Even if agaritine has the potential to cause DNA damage, mushrooms seem to have more cancer preventive chemicals than cancer-causing ones. Furthermore, the individual foods we choose are often associated with larger dietary patterns—and these larger patterns probably have a more profound impact on disease risk than any one food we do or don’t eat. And sure enough, mushroom consumption is associated with higher overall nutrient consumption.


Should You Always Cook Your Mushrooms?


Agaritine is broken down by heat, which is why the well-known doctors Sandy mentioned advise always cooking your mushrooms. However, agaritine also breaks down when mushrooms are refrigerated, dried, or even just stored. As a result, the raw mushrooms that you’re likely to encounter at your local supermarket or salad bar contain only a fraction of the agaratine found in a freshly picked mushroom.

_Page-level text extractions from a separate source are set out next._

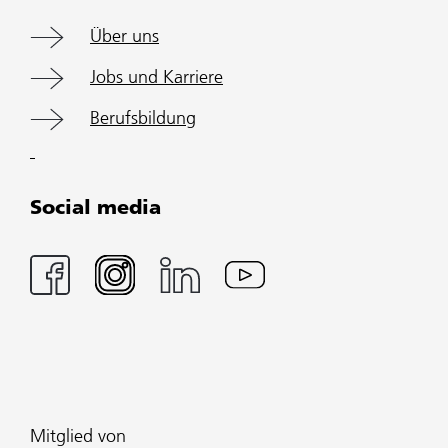
Über uns
Jobs und Karriere
Berufsbildung
Social media
Mitglied von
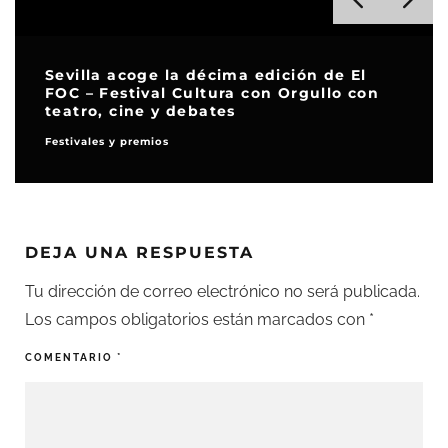
Sevilla acoge la décima edición de El
FOC – Festival Cultura con Orgullo con
teatro, cine y debates
Festivales y premios
DEJA UNA RESPUESTA
Tu dirección de correo electrónico no será publicada.
Los campos obligatorios están marcados con
*
COMENTARIO
*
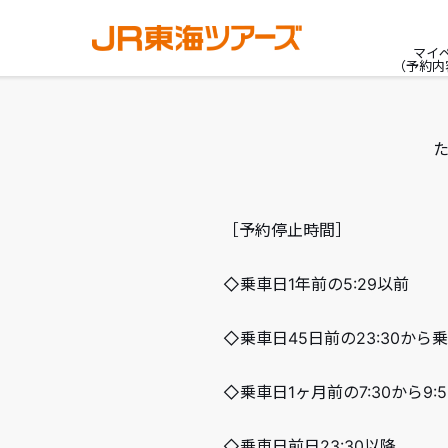
マイ
（予約内
［予約停止時間］
◇乗車日1年前の5:29以前
◇乗車日45日前の23:30から乗
◇乗車日1ヶ月前の7:30から9
◇乗車日前日23:30以降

The Bottom Line on Raw Mushrooms


A team of Swiss researchers calculated that the amount of agaritine the typical mushroom eater is exposed to over the course of their lifetime could potentially lead to 1 extra case of cancer per 50,000 lifetimes. In other words, if it’s a carcinogen, it’s a pretty weak one. And it’s also delivered with an array of cancer preventive compounds, something this analysis didn’t try to account for.


Having looked at all the research, I’m definitely going to advise against spiking your drinking water with pure agaritine. But, with all due respect to my esteemed colleagues, I don’t agree that eating raw mushrooms is as risky as they imply. While you may evaluate this same research and come to a different conclusion, I personally feel completely comfortable continuing to eat mushrooms both raw and cooked.